Suppose the permanent magnet's field points due north. If the electromagnet's rotor also points north, it is at a stable equilibrium. Whether you disturb it to the left, or disturb it to the right, it will return to pointing due north.
Now suppose we start it such that the electromagnet rotor's magnetic field points west. It begins to rotate clockwise, with a clockwise torque. Electrical energy is turning into mechanical energy. We agree so far.
Once it passes north, where it would otherwise remain stationary, it coasts past north, and continues spinning clockwise. The torque is now acting against its rotation. Energy is leaving the mechanical domain, and entering the domain of electromagnetism, as it spins against the torque that tries to align the magnetic fields. This is where you are missing my point. Because it is slowing down, its kinetic energy has to be decreasing. That kinetic energy has to go somewhere. One destination for where the energy is going, is the friction and parasitic losses in the electrical circuit. Another destination for the energy is that it is entering the electrical domain, during a time when the motor is temporarily acting as a generator.

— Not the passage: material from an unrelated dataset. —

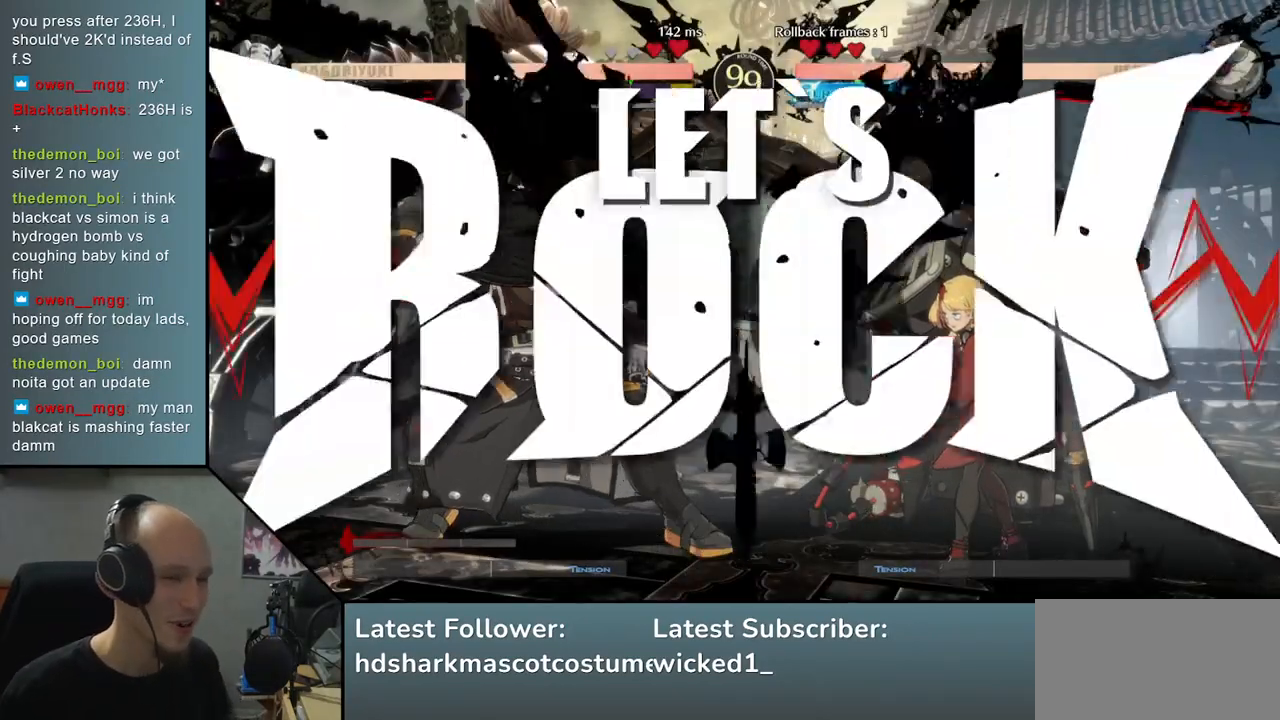
{"buttons": [], "left_stick": "up-right", "right_stick": "up-right", "events": []}
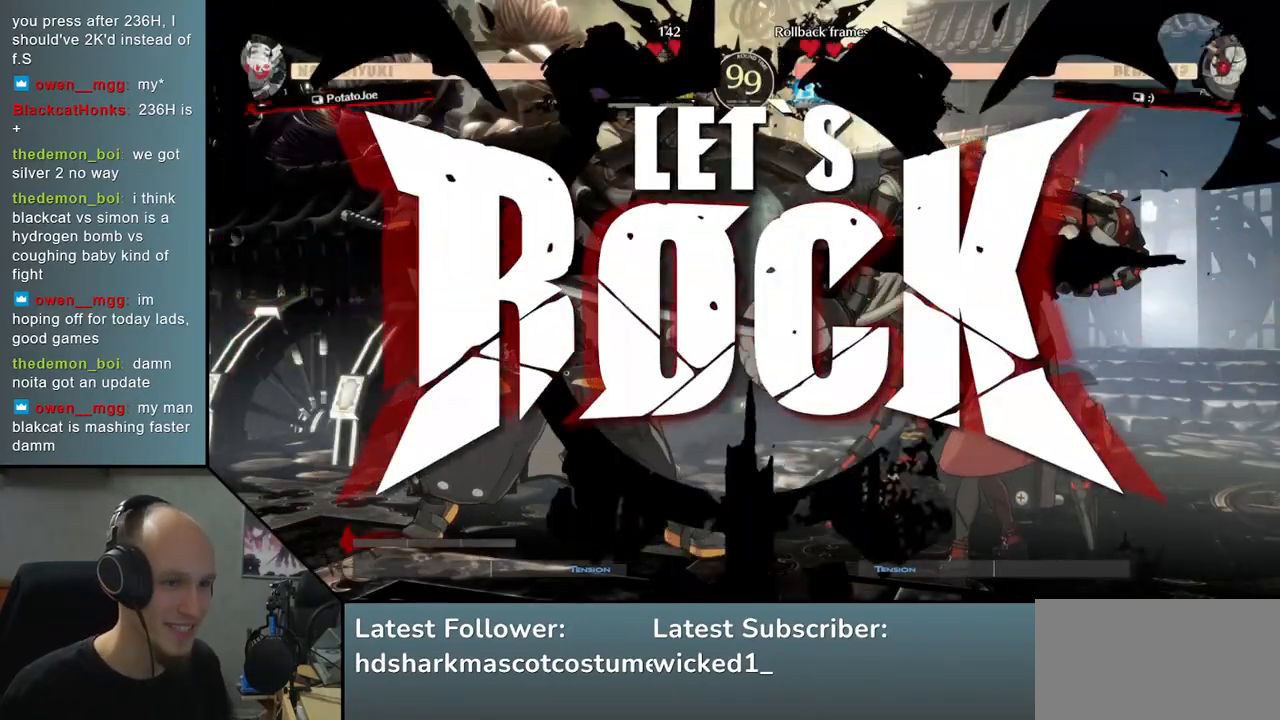
{"buttons": [], "left_stick": "up-right", "right_stick": "up-right", "events": []}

The rotor will come to a stopping point, once it gets to pointing east. It will then turn around and start speeding up again. Energy leaves the electrical domain, and enters the mechanical domain. The cycle continues, and it swings like a pendulum from west to north to east, and back to north. If you give it enough of a push so it can spin all the way past the unstable equilibrium at south, it will continue rotating. It will speed up as it rotates clockwise on the west side, and it will slow down as it rotates clockwise on the east side. Or vice-versa, if we spun it counterclockwise. If friction were eliminated, it would continue spinning indefinitely, speeding up and slowing down in cycles.
This is why we have to reverse the direction of current in the half of the cycle when it spins from north to east to south. So that the torque on the rotor continues to match the direction that the rotor spins, in order that the electrical domain and magnetic fields always do positive work on rotor, rather than flip/flopping between positive work and negative work.